= DATA SUPPLIED =
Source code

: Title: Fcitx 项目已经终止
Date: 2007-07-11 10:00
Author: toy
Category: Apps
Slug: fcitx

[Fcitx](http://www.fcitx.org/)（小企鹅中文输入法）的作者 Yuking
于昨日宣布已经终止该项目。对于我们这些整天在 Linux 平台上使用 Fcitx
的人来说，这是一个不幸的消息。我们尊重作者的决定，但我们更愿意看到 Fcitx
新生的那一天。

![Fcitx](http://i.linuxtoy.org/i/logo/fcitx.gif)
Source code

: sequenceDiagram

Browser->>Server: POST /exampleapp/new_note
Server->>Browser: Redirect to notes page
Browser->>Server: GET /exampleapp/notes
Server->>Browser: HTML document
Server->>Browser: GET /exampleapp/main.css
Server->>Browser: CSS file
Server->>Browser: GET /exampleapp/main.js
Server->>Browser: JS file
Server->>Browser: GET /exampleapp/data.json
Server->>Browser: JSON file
---
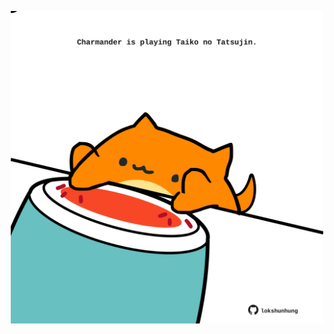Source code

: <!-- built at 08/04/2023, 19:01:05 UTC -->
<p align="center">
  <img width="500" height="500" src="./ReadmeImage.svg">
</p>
==
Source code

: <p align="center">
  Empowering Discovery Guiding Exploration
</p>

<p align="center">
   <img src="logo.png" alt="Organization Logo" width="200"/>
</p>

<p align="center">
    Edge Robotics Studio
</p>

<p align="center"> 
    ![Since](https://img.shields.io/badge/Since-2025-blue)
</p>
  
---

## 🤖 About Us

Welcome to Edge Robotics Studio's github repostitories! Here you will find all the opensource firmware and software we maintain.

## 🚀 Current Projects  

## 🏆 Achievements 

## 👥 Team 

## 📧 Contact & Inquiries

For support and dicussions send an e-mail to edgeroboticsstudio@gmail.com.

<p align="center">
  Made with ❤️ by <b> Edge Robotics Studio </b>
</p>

= WHAT IS NEEDED =
Report the number of lines in the material above that contain the string "exampleapp". Provide the number alone.

= TASK RESULT =
5